In my academic field of geography, one of the specialties is natural hazards, a topic which was never central to my own research but which always attracted my attention. I grew up in the Pacific Northwest, where we felt the massive Alaska earthquake of 1964 and the cataclysmic eruption of Mt. St. Helens in 1980 (though I had moved away by then, a friend in Seattle, 96 miles to the north, told me that he thought the sound was someone slamming his front door very hard). I’ve lived through many earthquakes in the Bay Area, most notably the 1989 Loma Prieta (World Series) event.
And, of course, I’ve spent plenty of time in Chile, which has given me the opportunity to write about earthquakes, tsunamis, volcanic eruptions and floods (especially in recent weeks). Now, near the southern mainland city of Puerto Varas, one of my favorite Chilean destinations, the 2,003-meter (6,570-ft) Volcán Calbuco (pictured in the BBC video above) has upstaged the more northerly Volcán Villarrica, about which I wrote only recently.

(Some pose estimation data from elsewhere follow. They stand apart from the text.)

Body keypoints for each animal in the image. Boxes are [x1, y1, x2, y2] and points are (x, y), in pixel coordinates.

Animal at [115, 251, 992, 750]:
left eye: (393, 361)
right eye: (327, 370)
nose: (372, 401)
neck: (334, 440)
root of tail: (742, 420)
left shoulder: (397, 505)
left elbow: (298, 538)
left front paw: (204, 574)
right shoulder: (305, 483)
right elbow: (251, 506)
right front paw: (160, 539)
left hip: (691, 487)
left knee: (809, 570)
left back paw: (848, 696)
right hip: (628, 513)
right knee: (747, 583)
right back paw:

In fact Calbuco (pictured above in quieter times) was one of my backup climbing choices after the recent closure of Villarrica to climbers, but I never actually made it Varas this last summer (though I passed nearby en route to Puerto Montt for the ferry to Puerto Natales). After Calbuco unexpectedly blew yesterday, I wrote my German friend Andreas La Rosé of Puerto Varas’s Casa Azul hostel to ask the effect there, and he seemed unconcerned: “Until now we have south wind and no rain. So no ash! In the moment everything is fine!”
That, however, was not the case for residents of Ensenada, a picturesque town at the east end of Lago Llanquihue. From Puerto Octay, on the north side of the lake, Armin and Nadia Dübendorfer of Hostal Zapato Amarillo wrote me this morning that “the volcano has settled down for the moment. The Ensenada area is seriously affected and was evacuated yesterday afternoon. Last night there were tremors and [a second] eruption was powerful, with thunder and lightning, the column of ash red with reflection from the lava.”
My friend Franz Schirmer, a Swiss-Chilean who owns Petrohué Lodge about 20 km east of Ensenada, sounded almost non-plussed: “Lots of noise, sand, ash and a spectacular lightning storm last night. Everything’s fine and now we’re working on removing the sand…” Interestingly, he referred me to his Twitter account, which included photos of him and his children at Calbuco’s crater two weeks ago; I wonder when – if ever - I’ll get that opportunity to do that hike.
Meanwhile, most of the ash seems headed eastward and, across the Argentine border, the residents of Bariloche are preparing themselves for an ashfall that could might that of the Cordón Caulle eruption of 2011. That could affect the upcoming ski season, as it did then, and air traffic to and from Argentine Patagonia.